Using causal interventions, we show that LMs' internal activations represent binding information by attaching binding ID vectors to corresponding entities and attributes. We further show that binding ID vectors form a continuous subspace, in which distances between binding ID vectors reflect their discernability. Overall, our results uncover interpretable strategies in LMs for representing symbolic knowledge in-context, providing a step towards understanding general in-context reasoning in large-scale LMs.

predicts NO

@stuhlmueller afaict from the introduction, "binding" is sth GOFAI already did, e.g. via expressions like "lives(Alice,Paris)". So this is more a step towards finding all of GOFAI again (which might also help find novel insights!) than a direct step towards discovering novel cognitive algorithms.

predicts YES

So after working on interpretability for some time I've updated on favour of my impresion of interpretability progress going to be very fast in the next few years.

I think Eliezer will be predictably surprised one or two more times untill he updates and starts expecting faster progress.

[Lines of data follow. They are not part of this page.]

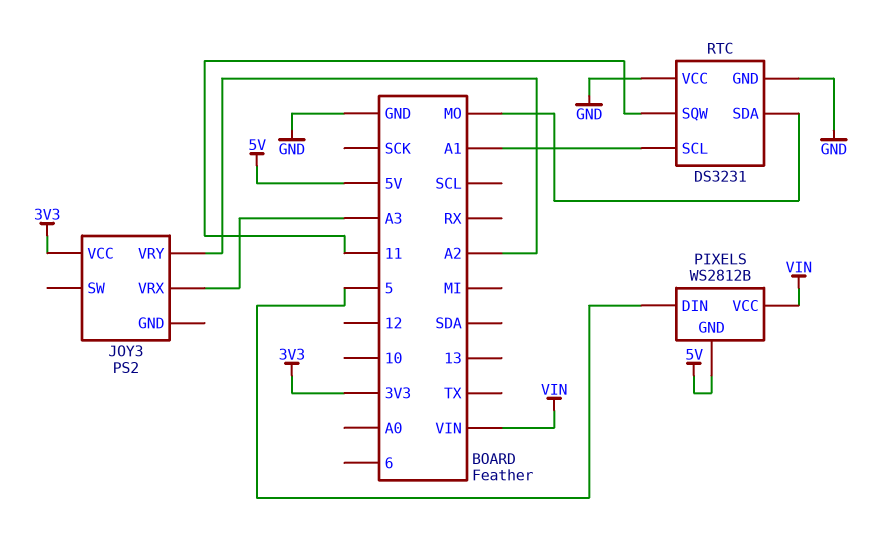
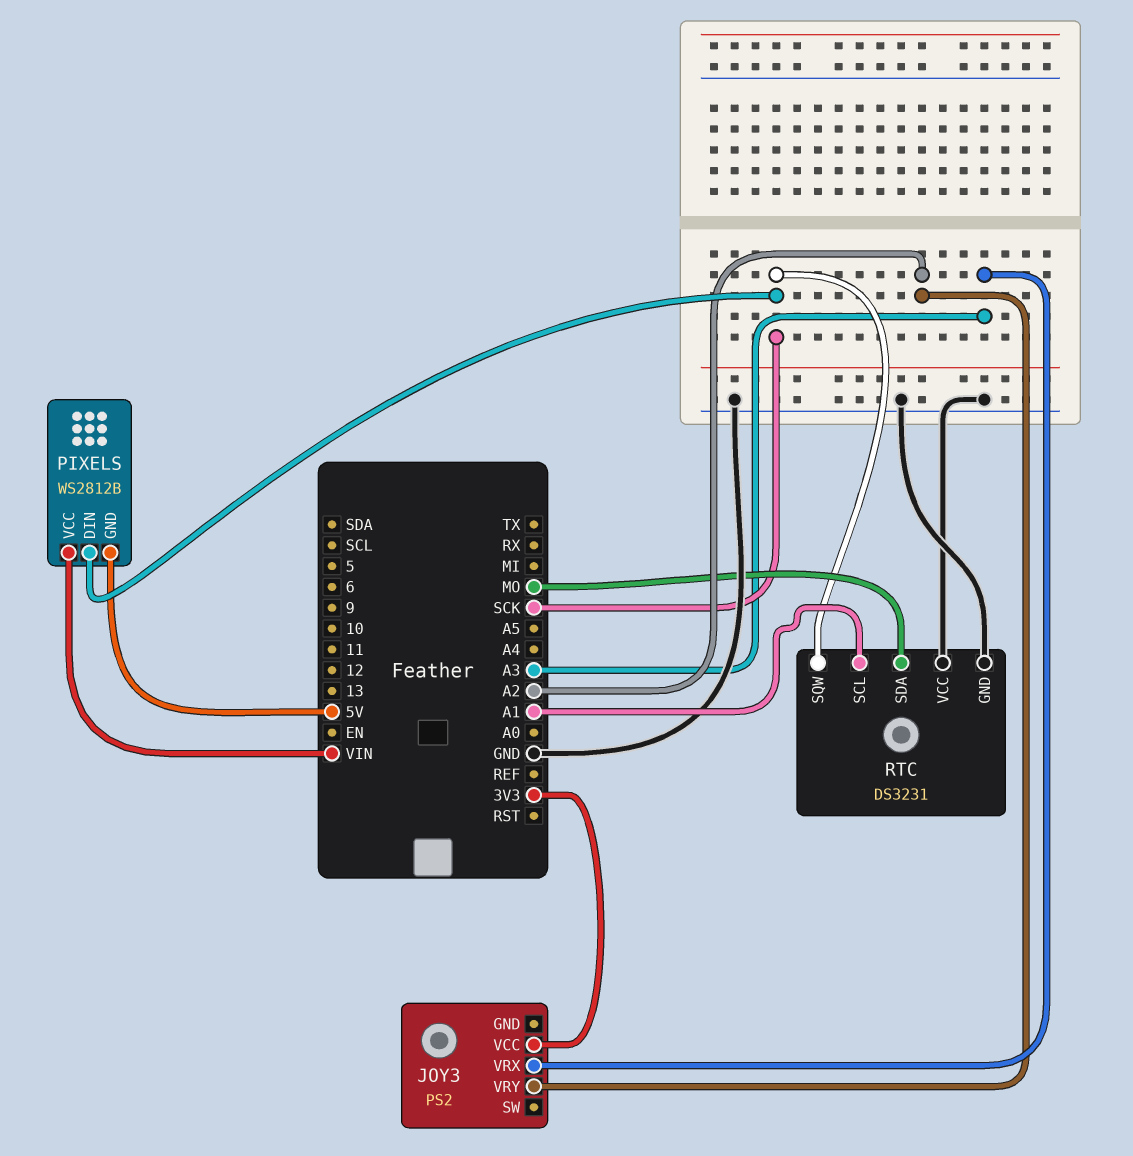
PIXELS pin DIN: 5 -> SCK
RTC pin SQW: 11 -> SCK

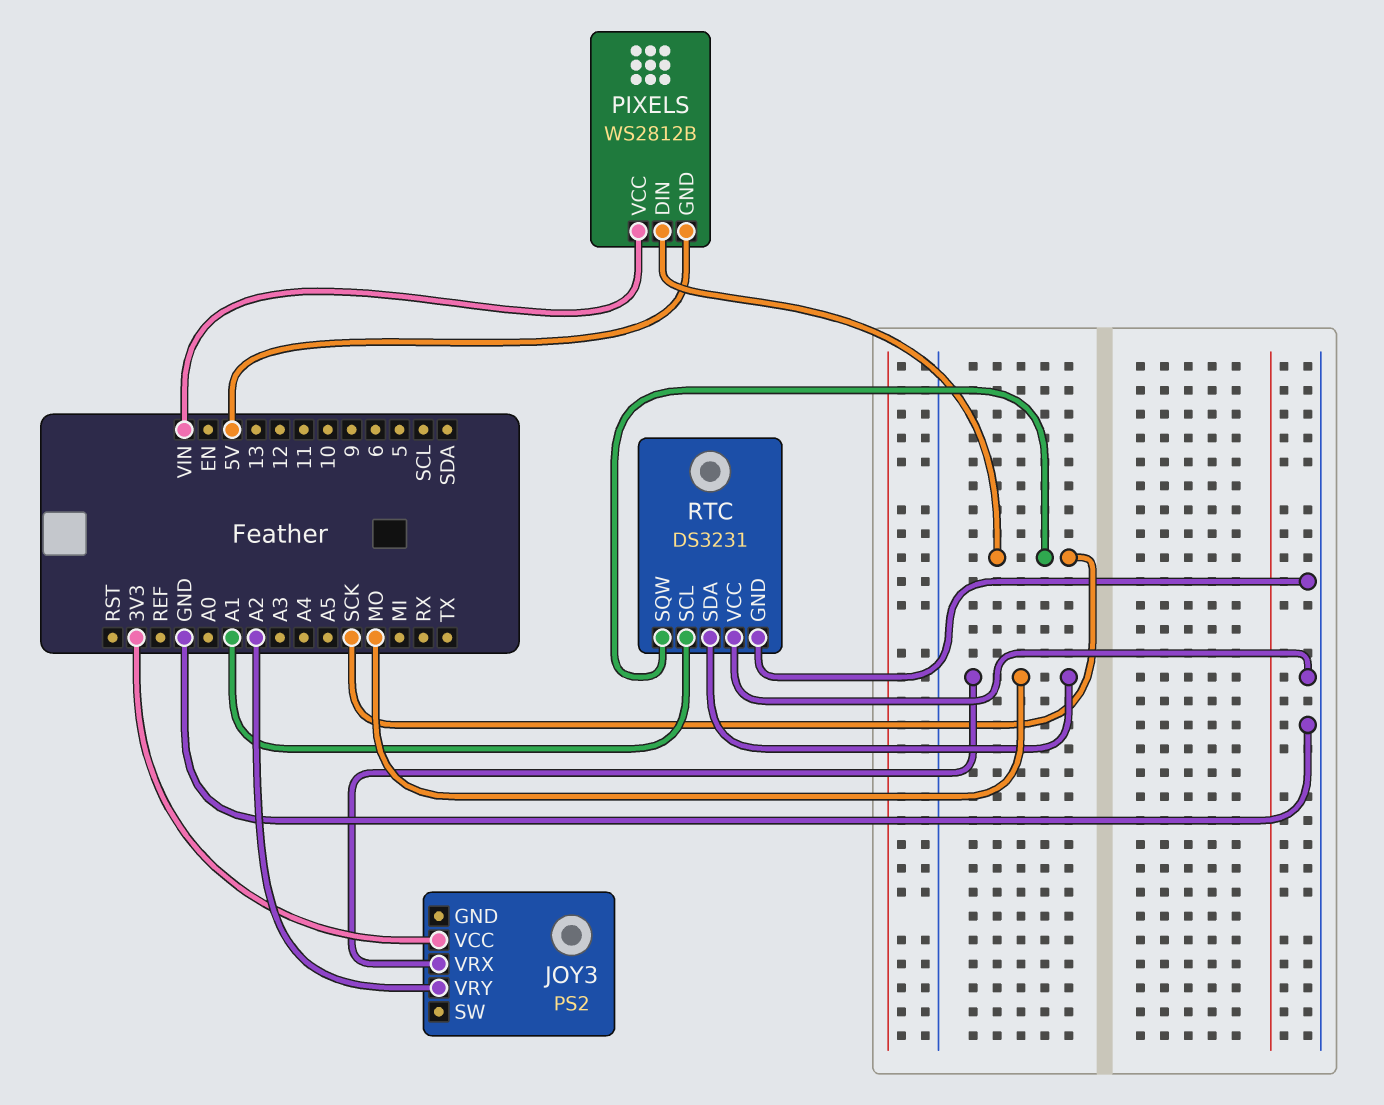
JOY3 pin VRX: A3 -> MO

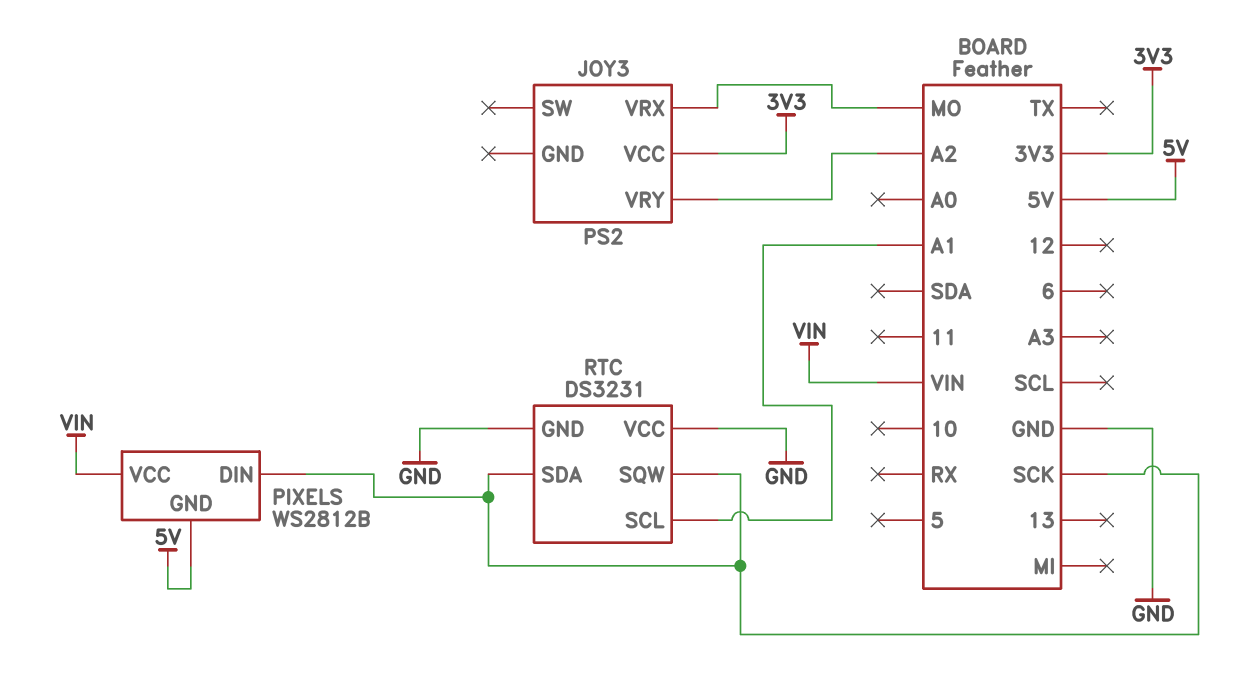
RTC pin SDA: MO -> SCK

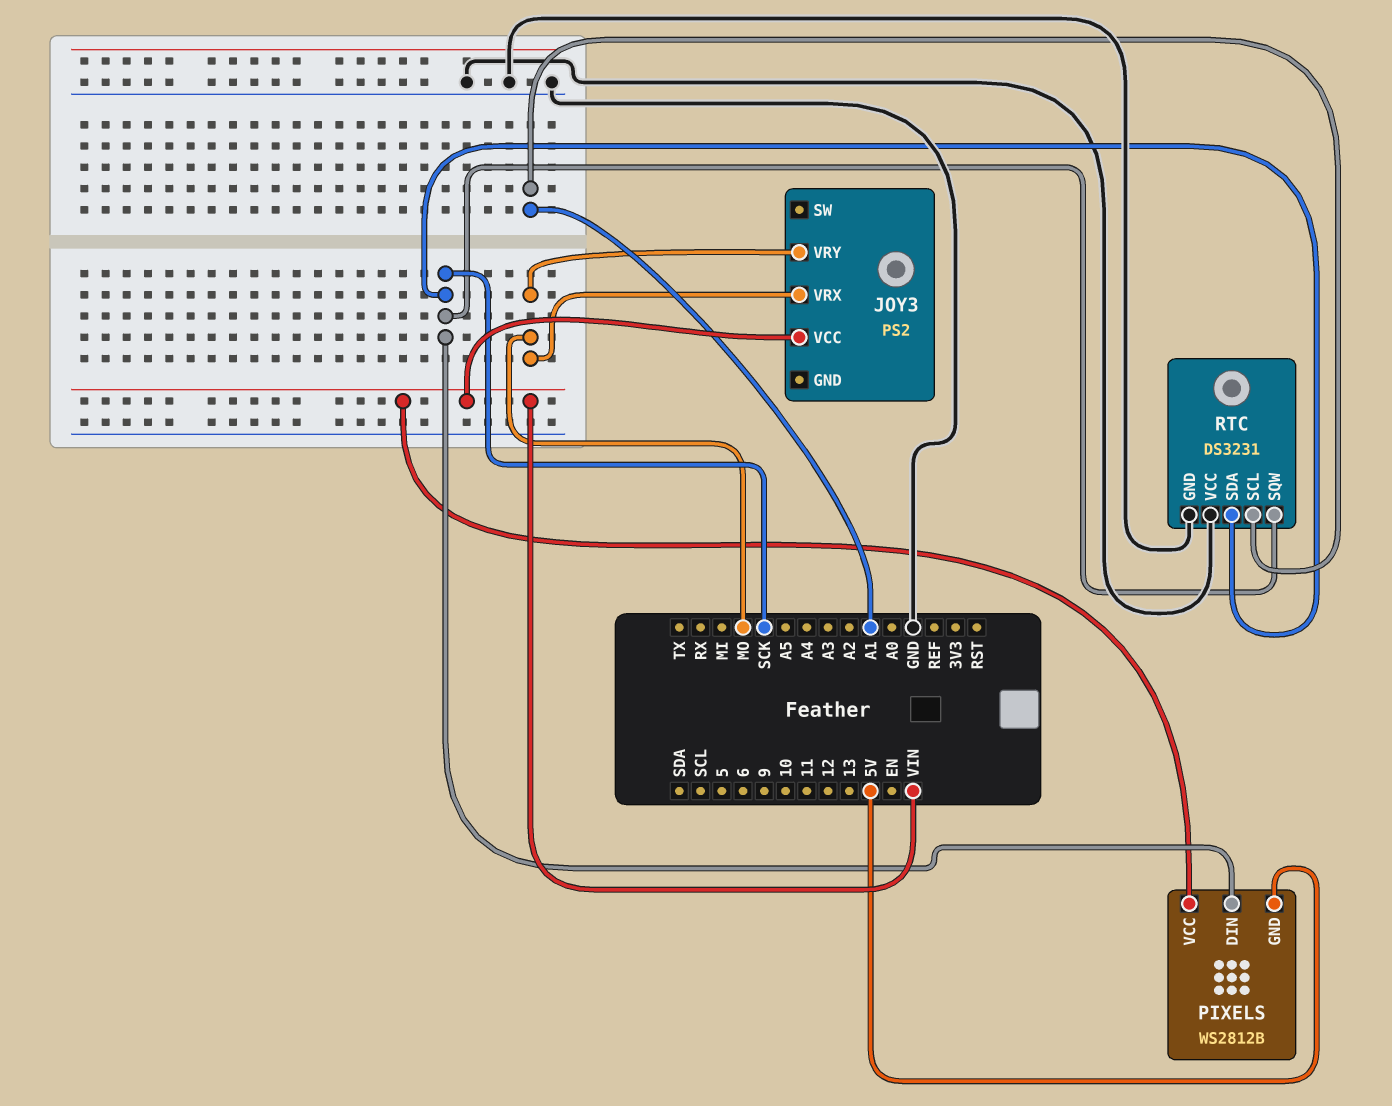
JOY3 pin VCC: 3V3 -> VIN
JOY3 pin VRY: A2 -> MO

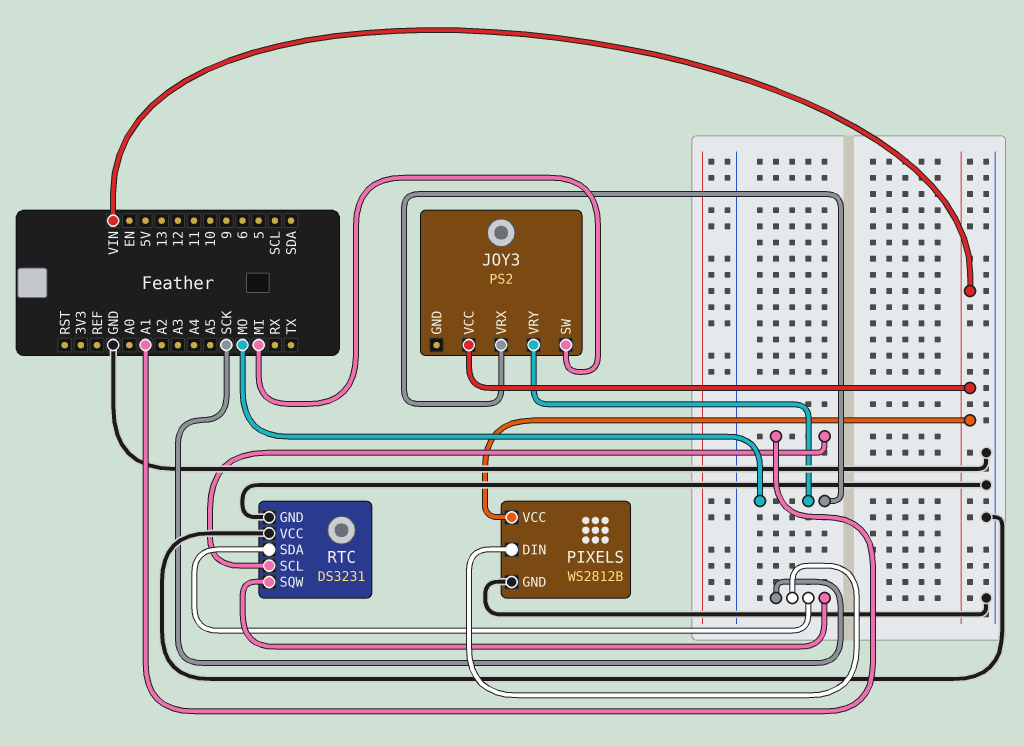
JOY3 pin SW: none -> MI
PIXELS pin GND: 5V -> GND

The thing is that turns out mechanistic interpretability is not extremately hard(it is hard in an absolute semse but just a normal for a typical field of science hard) , and the lack of progress untill now is mostly due that except a few people like Chris Olah and his team it was basically not tried for years untill recently and a lot of the simplest ideas like using autoencoders to detect features just haven't been tried and tend to just work.

But fortunately this is changing and seems likely to change further, ML academics are likely to do more work on the field now that Anthropic Deepmind and things like the Rome paper are making it trendy, and Neel Nanda has siglelhandly gotten lots of people interested in the field.

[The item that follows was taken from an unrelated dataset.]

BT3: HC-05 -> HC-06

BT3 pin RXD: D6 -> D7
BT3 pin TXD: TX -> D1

It also seems like some unkowns about things like how models represent data might just resolve in the most favorable way where it's mostly linear representations and the features as directions.

(at least for transformers)

Now unfortunately I think this doesn't necesarily mean we will have good enough interpretability to know what we are doing on time, since that's a high bar, but understanding any specific subtasks that couldn't be done with GOFAI seems an easier subproblem that seems likely to be solved anyway.

I do get why it's a harder problem than understanding some already known algoritm, but new complicated stuff is made of smaller subcomponets we can undertand and it seems likely we'll have usefull advances in automated interpretability during 2024-2025.

predicts NO

@VictorLevoso sure, but would they find something interesting and insightful to make this market resolve Yes?

predicts YES

@ICRainbow I think that it depends partly on like what counts for the market and unknowns about how LLM actually work.

But models seem to be able to do stuff like explaining jokes that couldn't be easily be done with GOFAI that are relatively narrow task one could focus on and expend some time identifying the parts of the model involved and understanding it piece by piece and getting a lot of feedback, leading to people figuring out how the whole thing works.

Like duno it just seems like the kind of thing I expect to see in fe an Anthropic paper by 2026.

Not with more than the current probability of the market, but I'm mostly explaining why I've kept buying yes all this time and been the top yes bettor here, since my reasons have changed over time compared to my old comments, and some other yes coments seem like they are updating on the wrong reasons.

predicts YES

@VictorLevoso also if it is the case that if we got to the point were we completely undertand LLM and how they do all the things GOFAI couldn't do and the market wouldn't resolve yes then I feel like something was wrong with the market resolution criterion with respect of the spirit of the question, and Eliezer's notion of patterns of cognition not known in 2006 is probably just not coherent.

I feel like to the extent the question makes sense at all there is something in there that counts as novel enough.

predicts NO

@Abraxas How so? This doesn't seem very relevant to me.